**Source extract**:
Or: Did you take Rockwell serious when you read his statement that a 25$  camera is as good as a 5000$ camera ? Obviously it isnt, although the  25$ camera is not as far away from the 5000$ camera as one would hope.  But the 5000$ camera CAN get certain pictures that the 25$ camera will  miss - its much faster, much more brilliant, has better reach, better macro, better wide, etc.

Ken Rockwell so far cost me 150&#8364; because I bought the stupid SB400 flash because he said I wont need better. Duh, I found out: it cannot be used for fill flash in broad daylight. Gnaaaa !!! The guy even gives detailed instructions how to use fill flash correctly and then he advises you to get a flash you cant use in broad daylight anyway ! Well, I can always get a couple neutral filters instead of simply using the only slighty more exensive SB600, I guess. But still, that proves you shouldnt rely on one source of information only.

What I thought was funny though is that I ended up with exactly the same camera that Rockwell recommented. I mostly choose it because I wanted good lowlight performance (which Nikon is currently good at) and wanted a swivel monitor (which Rockwell only mentions in passing, but personally I think these monitors absolutely rock, since they give me more control when I photograph from unusual perspectives). Had I realized that the D7000 has weather sealing, while the D5100 has not, I might have reconsidered, though.

**What to do**:
1/ Copy out everything in the camera forum post from "What I thought" down to "have reconsidered, though.".
2/ Pick up the camera forum post after its last sentence and continue writing it.
The entries that follow come from a separate source, unrelated to the camera forum post.

**Provided data**:

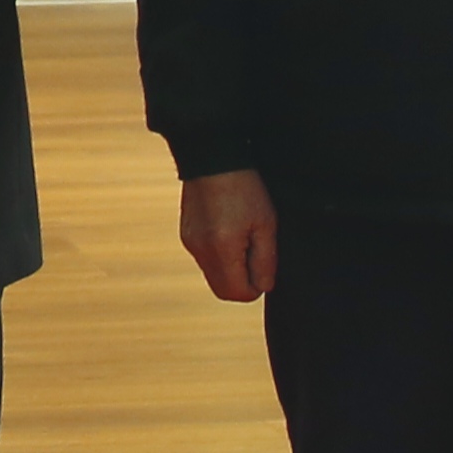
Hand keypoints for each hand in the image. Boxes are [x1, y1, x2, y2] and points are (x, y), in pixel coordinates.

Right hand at [178, 167, 277, 303]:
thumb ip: (265, 260)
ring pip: (213, 275)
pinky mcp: (186, 235)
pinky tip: (227, 229)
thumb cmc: (244, 188)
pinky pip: (204, 258)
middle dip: (241, 282)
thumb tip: (263, 286)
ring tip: (241, 236)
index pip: (238, 293)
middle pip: (222, 290)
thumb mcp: (266, 223)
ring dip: (230, 268)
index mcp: (222, 249)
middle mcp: (201, 251)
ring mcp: (190, 243)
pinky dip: (218, 254)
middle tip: (255, 254)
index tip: (264, 266)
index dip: (256, 287)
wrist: (212, 158)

**Solved problems**:
1/
What I thought was funny though is that I ended up with exactly the same camera that Rockwell recommented. I mostly choose it because I wanted good lowlight performance (which Nikon is currently good at) and wanted a swivel monitor (which Rockwell only mentions in passing, but personally I think these monitors absolutely rock, since they give me more control when I photograph from unusual perspectives). Had I realized that the D7000 has weather sealing, while the D5100 has not, I might have reconsidered, though.

2/
Oh, and you might check out "digital photography 1 on 1" on YouTube. These videos are free, and I learned a lot from them (including for example the fill flash problem). Naturally I also check out Wikipedia and the internet in general for specific problems.


----------



## CCericola (Jun 25, 2012)

There are some ok wedding seminars on CreativeLive. You will have to pay for them or try to catch them live. They each have an equipment list that they use. Instead of buying equipment you can rent it when you need it.

Now for the big part. Looking at the facebook page, you have got some lucky shots but not because you understand light. You need to learn the basics before you can really have your images stand out. But there are tons of books and seminars out there to help you.

As far as the raw v jpg. I think of it this way. Shooting raw is like shooting with film. You have all the info on the negative and you can expose that negative anyway you want. Even correct for mistakes. Shooting in jpeg mode is like shooting with a polaroid camera. You only get what comes out and if you want to fix it, you are severely limited.


----------



## yerlem (Jun 25, 2012)

I was scared of shooting raw, I thought it was going to be a lot harder to manage. But the truth is, it's pretty much the same and you get to do a lot more in PP...totally worth it.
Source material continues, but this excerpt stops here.